Sepanjang perjalanan kami terus bercerita dengan topik yang bermacam-macam, mulai dari aktivitas kedinasan, pengalaman masing-masing sampai pada topik yang juga menjadi tujuan kami menuju ke desa Solewatu yaitu penguatan kelembagaan petani.

Perut yang belum diisi sejak berangkat dari Bandara mulai meminta haknya hingga saat sampai di Unaaha, ibukota dari kabupaten Konawe kami berhenti di sebuah warung makan. Dengan sajian menu makanan ayam kampung khas Unaaha ditambah secangkir kopi rasanya energi kami sudah pulih kembali untuk melanjutkan perjalanan.

Dari kota Unaaha masih memerlukan waktu kurang lebih 3 jam lagi untuk sampai di lokasi tujuan meski demikian semangat tetap harus membara apalagi kami sudah merefreshnya dengan kopi pahit tanpa gula, aasyiiik…!! Saya salut dengan Bang Chandra sebab walau belum sempat istirahat setelah melaksanakan tugas di Toraja-Sulawesi Selatan namun semangatnya tak sirna sedikit pun untuk melanjutkan tugasnya di Sulawesi Tenggara hingga di sebuah pelosok desa yang nantinya akan kami datangi. Karena semangat beliau, akhirnya saya pun terbawa suasana hingga memacu “si putih” dengan kecepatan rata-rata 80-100 km/jam.

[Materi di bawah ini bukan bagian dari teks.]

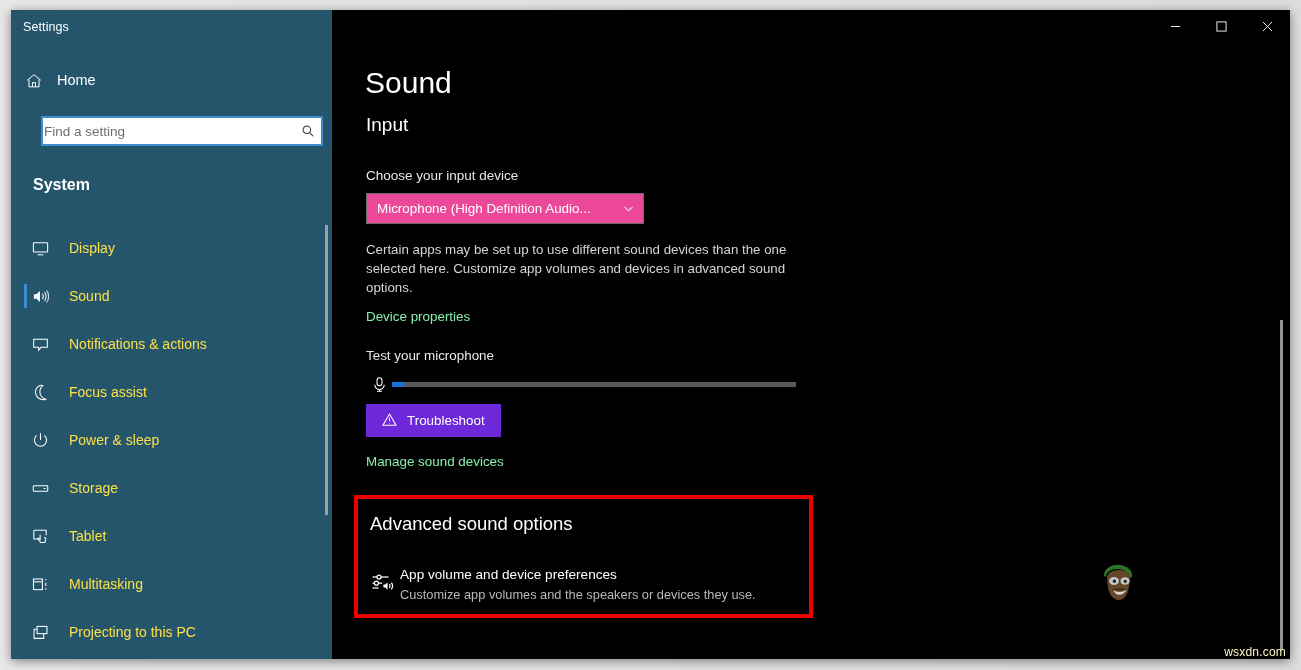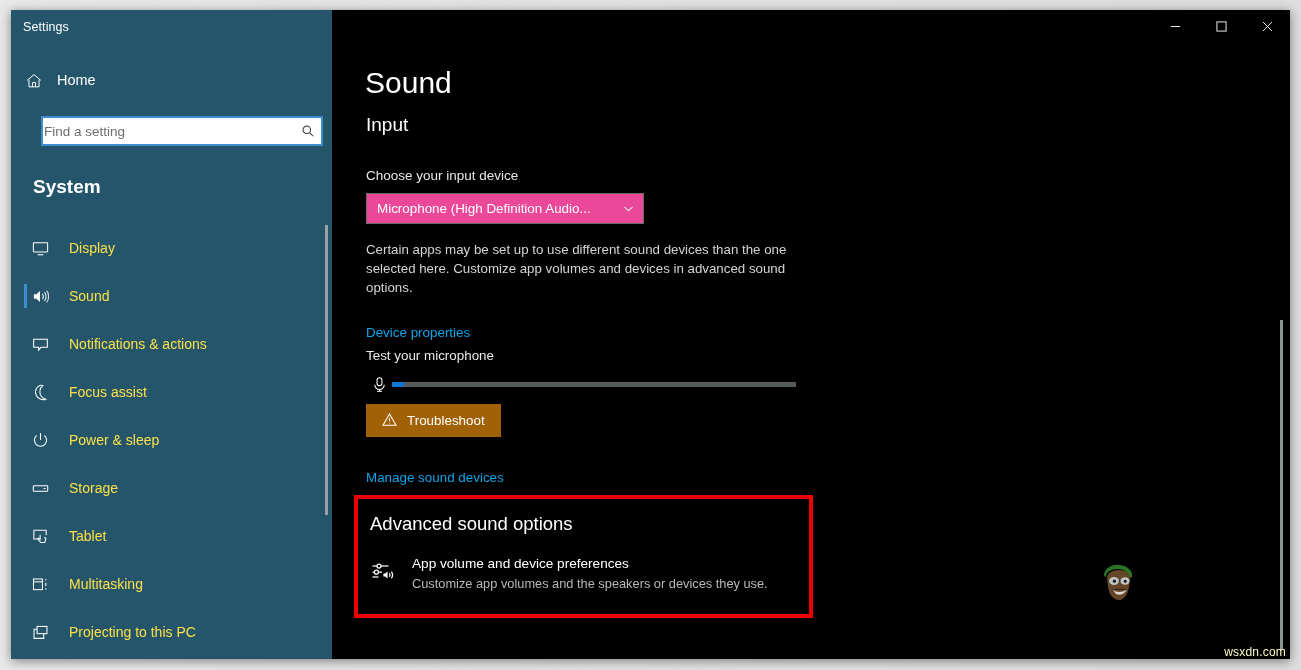"System" .group-label { font-size: 19px -> 16px }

Tak terasa kami sudah sampai di kecamatan Mowewe perbatasan antara kabupaten Kolaka Timur dan Kolaka. Saya melihat alamat (google maps) yang dikirimkan oleh teman melalui whatshap namun rupanya alamat yang dikirmkan masih relatif jauh dari lokasi tujuan. Bukan tak percaya dengan google maps tapi pengalaman pernah terjadi rute yang ditunjukkan google maps  kurang tepat dari lokasi yang dituju. Pepatah kuno mengatakan “malu bertanya, sesat di jalan”, agar tak seperti pepatah tersebut akhirnya kami bertanya pada seorang anak muda yang kebetulan sedang memarkirkan motornya di tepi jalan.

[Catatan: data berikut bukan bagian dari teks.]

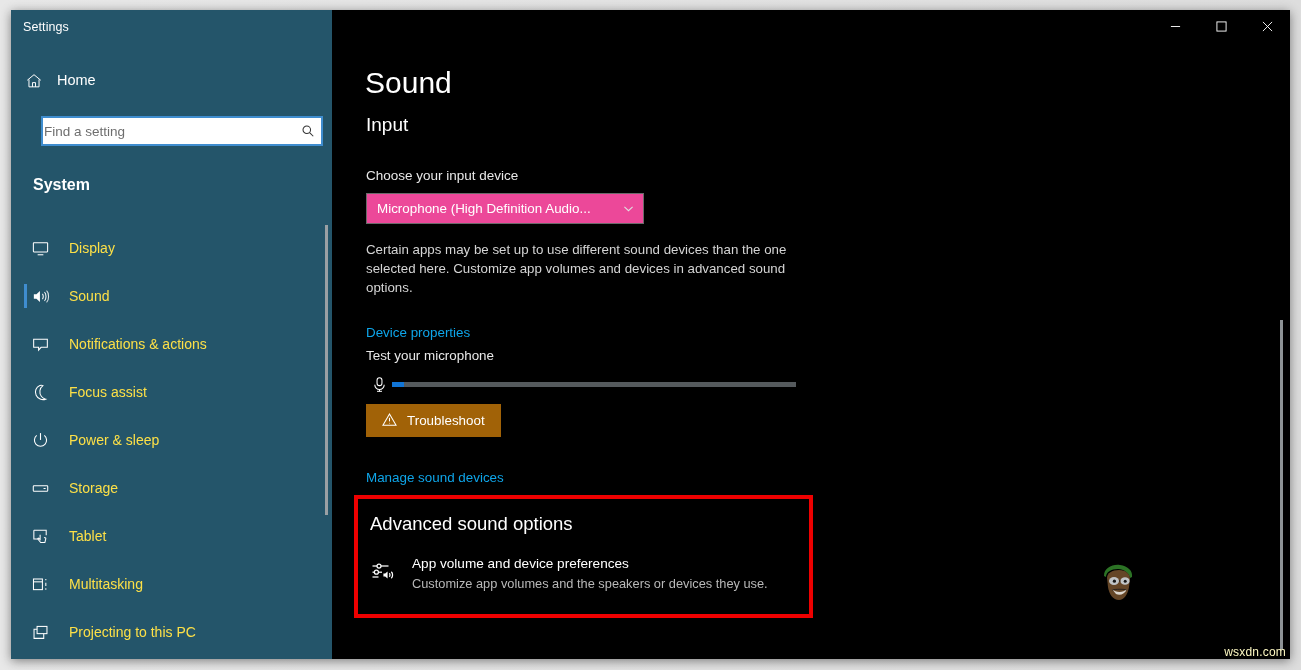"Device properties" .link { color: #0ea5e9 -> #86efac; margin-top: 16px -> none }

“Pak,…mohon maaf, mau nanya jalan menuju Balai Desa Solewatu lewat mana ya pak…?, tanyaku kepada pemuda tersebut. Tapi pemuda itu bukan menunjukkan arah atau jalan malah memberikan ekspresi yang menurut kami anggap lucu. “hhooooo…masih jauh deela, di gunung hae...” kata pemuda itu dengan khas logat Tolaki sambil menunjuk ke atas.   Inilah yang kami anggap lucu karena kami bertanya jalan menuju balai desa lewat mana tapi dijawab oleh si pemuda “masih jauh” padahal kami tidak tanya masih jauh atau dekat, hehehe…

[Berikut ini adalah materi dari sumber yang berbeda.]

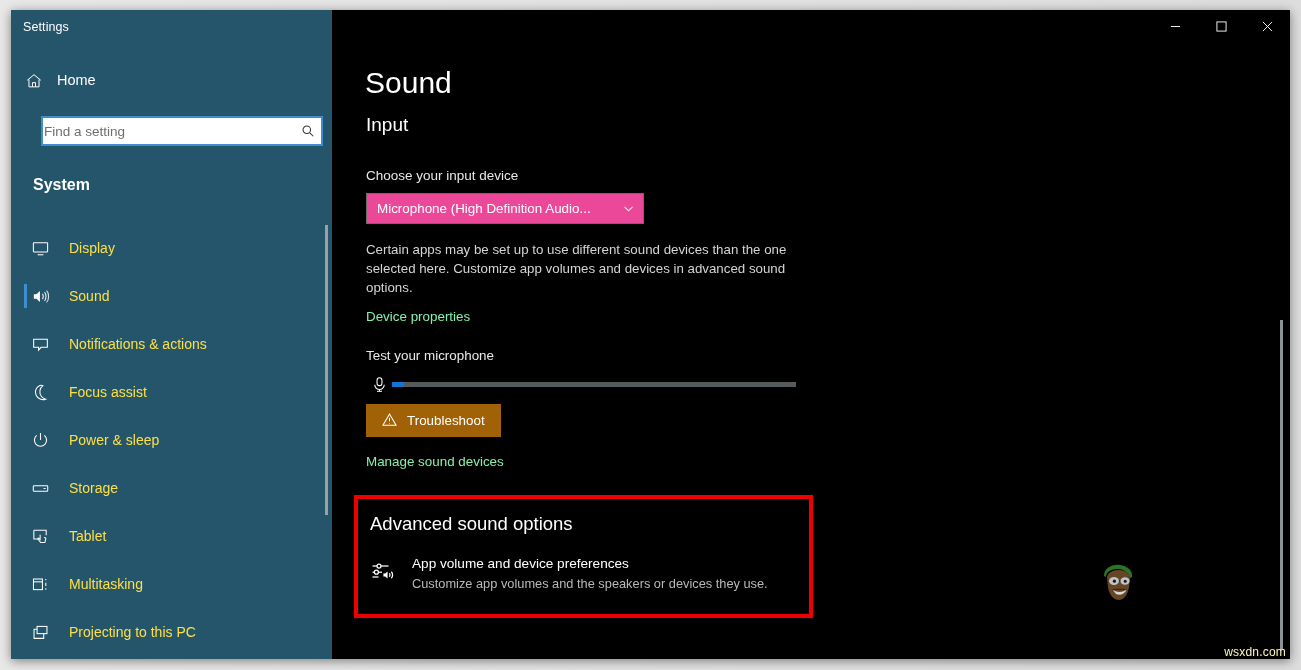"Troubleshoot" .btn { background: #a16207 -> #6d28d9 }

“Baik Pak, terima kasih tapi arahnya lewat mana ya Pak menuju ke Balai Desa..? Kembali kami bertanya kepada si pemuda. Diberikanlah petunjuk bahwasanya jalan menuju balai desa Solewatu kami harus melanjutkan perjalanan sampai pada simpang empat lalu belok kanan dan setelah itu ambil jalan lurus sejauh kurang lebih 10 km.

Bermodalkan petunjuk dari si pemuda tadi, kami melanjutkan perjalanan dan ternyata kami baru tahu ekspresi si pemuda tadi memang cukup beralasan sebab jalan menuju desa Solewatu rupanya menanjak dan berkelok-kelok.

Disisi kanan “si putih” terdapat jurang dan jalan hanya bisa dilewati 1 kendaraan roda empat. Dengan gesit “si putih” meliuk-liuk menyisiri jalan yang berkelok namun tak ada sedikit pun rasa ngeri ada pada bang Candra justru sesekali saya melihatnya ia nampak tersenyum dan memuji Kemahabesaran Tuhan sebab terpampang di depan mata suatu pemandangan alam desa yang begitu indah dan menawan. Dari ketinggian kami melihat pemandangan yang sangat indah, ada pegunungan, danau, sungai, sawah, dan hutan yang rindang.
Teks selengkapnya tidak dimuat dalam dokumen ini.